§ **Ausgewählter Text**:
------------
Eine entscheidende rechtliche Neuerung im Rahmen des "Sicherheitspakets" war außerdem die Einführung des § 42c WaffG [7]. Dieser ermöglicht der Polizei - analog zu den "gefährlichen Orten" - die Befugnis, an den oben genannten Orten, verdachtsunabhängige Identitätskontrollen und Durchsuchungen durchzuführen.
Im Gegensatz zu den "gefährlichen Orten" werden die MWVZ von den zuständigen Polizeidirektionen selbstständig veröffentlicht und häufig auch kartografisch dargestellt.
Ähnlich wie die „gefährlichen Orte" stellen auch die MWVZ ein fundamentales Problem dar: sie schaffen einen rechtlichen Boden für erstarkenden Autoritarismus, Diskriminierung und Stigmatisierung durch die Polizei. Die erhöhte gesetzliche Verankerung im Rahmen des § 42c legitimiert die intensiven Eingriffe in die Privatsphäre und die Umkehr der Unschuldsvermutung mittels anlassloser Kontrollen nur noch weiter.
Erste Evaluierungen zeichnen ein ernüchterndes Bild zur Effektivität solcher Bereiche. Eine Studie zur Waffenverbotszone in der Leipziger Eisenbahnstraße fand keinen signifikanten Einfluss auf die allgemeine Kriminalität und keine Verbesserung des subjektiven Sicherheitsgefühls der Anwohner [5]. Da die Wirksamkeit von MWVZ zur Gefahrenabwehr höchst zweifelhaft ist, wird die Steigerung dieses gesellschaftlichen Sicherheitsgefühls oft als Hauptgrund für deren Errichtung angeführt [10]. Allerdings ist die Erhöhung des Sicherheitsgefühls weder gesetzliches Ziel der Zonen, noch ist es die gesetzliche Aufgabe der Polizei. Außerdem deuten Analysen auf reine Verdrängungseffekte hin, bei denen die Kriminalität in umliegende Gebiete ausweicht [5], [9]. So können die Einführungen und Umsetzungen solcher MWVZ als reine „Symbolpolitik" oder „Schaufensterpolitik" benannt werden, die nach sicherheitsrelevanten Ereignissen Handlungsfähigkeit demonstrieren sollen, ohne die eigentlichen Ursachen von Gewalt zu bekämpfen [9]. Selbst Polizeigewerkschaften kritisieren die neuen Regelungen als unnötigen Mehraufwand ohne Effekt.
------------
§ **Vorliegende Angaben**:

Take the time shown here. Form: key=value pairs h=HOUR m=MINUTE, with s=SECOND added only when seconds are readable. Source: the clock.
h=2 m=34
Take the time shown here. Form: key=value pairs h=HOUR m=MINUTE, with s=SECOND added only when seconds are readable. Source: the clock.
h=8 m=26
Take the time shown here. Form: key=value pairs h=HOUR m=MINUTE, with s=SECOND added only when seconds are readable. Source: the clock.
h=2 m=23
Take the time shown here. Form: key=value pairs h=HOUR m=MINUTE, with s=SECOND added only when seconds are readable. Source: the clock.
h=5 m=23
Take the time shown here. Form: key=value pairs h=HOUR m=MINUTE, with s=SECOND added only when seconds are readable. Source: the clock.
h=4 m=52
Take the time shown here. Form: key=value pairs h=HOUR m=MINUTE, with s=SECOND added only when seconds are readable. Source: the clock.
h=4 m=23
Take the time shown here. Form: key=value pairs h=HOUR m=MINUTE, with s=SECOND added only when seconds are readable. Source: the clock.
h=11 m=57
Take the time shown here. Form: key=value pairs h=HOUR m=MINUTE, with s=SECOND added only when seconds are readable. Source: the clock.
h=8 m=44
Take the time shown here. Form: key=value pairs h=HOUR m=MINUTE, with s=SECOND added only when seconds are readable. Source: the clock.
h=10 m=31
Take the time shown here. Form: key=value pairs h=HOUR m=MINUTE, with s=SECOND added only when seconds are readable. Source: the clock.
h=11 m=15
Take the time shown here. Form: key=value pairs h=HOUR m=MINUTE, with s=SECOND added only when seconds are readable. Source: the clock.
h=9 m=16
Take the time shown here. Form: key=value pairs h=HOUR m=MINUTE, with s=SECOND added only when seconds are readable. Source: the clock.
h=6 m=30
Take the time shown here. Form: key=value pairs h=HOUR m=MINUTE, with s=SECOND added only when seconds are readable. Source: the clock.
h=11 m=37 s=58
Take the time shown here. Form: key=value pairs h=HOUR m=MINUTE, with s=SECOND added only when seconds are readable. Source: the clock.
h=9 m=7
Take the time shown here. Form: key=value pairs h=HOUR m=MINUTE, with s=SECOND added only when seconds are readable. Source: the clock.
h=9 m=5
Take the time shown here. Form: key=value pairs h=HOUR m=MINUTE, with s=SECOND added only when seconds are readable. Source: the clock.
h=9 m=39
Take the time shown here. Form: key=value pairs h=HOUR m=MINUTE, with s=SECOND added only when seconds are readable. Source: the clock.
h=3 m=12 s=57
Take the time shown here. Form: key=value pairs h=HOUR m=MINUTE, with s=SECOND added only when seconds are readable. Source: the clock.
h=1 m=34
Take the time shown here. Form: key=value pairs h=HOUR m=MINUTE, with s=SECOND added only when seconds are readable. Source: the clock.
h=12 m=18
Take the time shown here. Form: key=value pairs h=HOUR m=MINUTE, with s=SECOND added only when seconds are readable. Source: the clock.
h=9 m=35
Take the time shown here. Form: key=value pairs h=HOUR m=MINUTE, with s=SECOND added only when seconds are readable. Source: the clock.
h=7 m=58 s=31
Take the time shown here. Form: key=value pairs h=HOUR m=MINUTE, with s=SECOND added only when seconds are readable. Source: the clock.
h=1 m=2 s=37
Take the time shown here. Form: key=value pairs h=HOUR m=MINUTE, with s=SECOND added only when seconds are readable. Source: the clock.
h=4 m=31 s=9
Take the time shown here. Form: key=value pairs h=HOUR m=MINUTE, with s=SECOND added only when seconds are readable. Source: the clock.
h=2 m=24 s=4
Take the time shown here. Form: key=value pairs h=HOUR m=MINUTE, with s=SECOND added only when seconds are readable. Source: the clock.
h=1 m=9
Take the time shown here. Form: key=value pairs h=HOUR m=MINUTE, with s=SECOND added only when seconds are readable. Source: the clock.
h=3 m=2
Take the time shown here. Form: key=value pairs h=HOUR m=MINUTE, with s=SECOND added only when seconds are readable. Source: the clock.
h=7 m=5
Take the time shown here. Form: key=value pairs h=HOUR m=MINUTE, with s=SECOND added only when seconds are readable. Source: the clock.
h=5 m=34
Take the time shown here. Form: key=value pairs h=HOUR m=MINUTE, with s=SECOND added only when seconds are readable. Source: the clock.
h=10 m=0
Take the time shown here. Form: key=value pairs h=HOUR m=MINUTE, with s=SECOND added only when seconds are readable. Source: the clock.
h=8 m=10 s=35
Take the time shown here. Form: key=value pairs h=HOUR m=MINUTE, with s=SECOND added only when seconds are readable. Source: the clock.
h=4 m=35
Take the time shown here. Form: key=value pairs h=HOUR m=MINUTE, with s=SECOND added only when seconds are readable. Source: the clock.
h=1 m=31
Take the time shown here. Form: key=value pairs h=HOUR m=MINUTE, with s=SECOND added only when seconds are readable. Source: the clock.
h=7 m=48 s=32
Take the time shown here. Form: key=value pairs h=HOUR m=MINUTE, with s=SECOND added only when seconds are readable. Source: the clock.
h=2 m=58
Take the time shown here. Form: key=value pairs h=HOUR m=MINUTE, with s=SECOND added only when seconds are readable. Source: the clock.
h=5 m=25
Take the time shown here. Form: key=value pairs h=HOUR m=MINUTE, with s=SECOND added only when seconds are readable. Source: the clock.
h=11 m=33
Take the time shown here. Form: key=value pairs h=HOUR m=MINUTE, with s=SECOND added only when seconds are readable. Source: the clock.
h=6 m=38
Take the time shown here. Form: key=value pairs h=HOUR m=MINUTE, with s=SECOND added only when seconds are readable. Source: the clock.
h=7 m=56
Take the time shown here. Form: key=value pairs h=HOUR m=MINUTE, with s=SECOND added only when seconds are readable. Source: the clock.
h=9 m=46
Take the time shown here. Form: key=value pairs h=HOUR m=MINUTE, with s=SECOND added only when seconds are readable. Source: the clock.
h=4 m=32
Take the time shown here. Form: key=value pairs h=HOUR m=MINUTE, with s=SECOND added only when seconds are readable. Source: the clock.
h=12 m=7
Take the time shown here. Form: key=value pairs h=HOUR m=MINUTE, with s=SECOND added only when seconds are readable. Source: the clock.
------------
§ **Arbeitsanweisungen**:
a: Welcher Paragraf des Waffengesetzes wurde laut dem Text zu Waffenverbotszonen im Rahmen des „Sicherheitspakets“ eingeführt?
b: Gib aus dem Text zu Waffenverbotszonen die Passage zwischen „Im Gegensatz zu“ und „nur noch weiter.“ einschließlich beider Stellen wortgetreu wieder.
Die Zeilen werden für die Bearbeitung nicht benötigt.

§ **Ergebnisse je Aufgabe**:
a: § 42c WaffG

b:
Im Gegensatz zu den "gefährlichen Orten" werden die MWVZ von den zuständigen Polizeidirektionen selbstständig veröffentlicht und häufig auch kartografisch dargestellt.
Ähnlich wie die „gefährlichen Orte" stellen auch die MWVZ ein fundamentales Problem dar: sie schaffen einen rechtlichen Boden für erstarkenden Autoritarismus, Diskriminierung und Stigmatisierung durch die Polizei. Die erhöhte gesetzliche Verankerung im Rahmen des § 42c legitimiert die intensiven Eingriffe in die Privatsphäre und die Umkehr der Unschuldsvermutung mittels anlassloser Kontrollen nur noch weiter.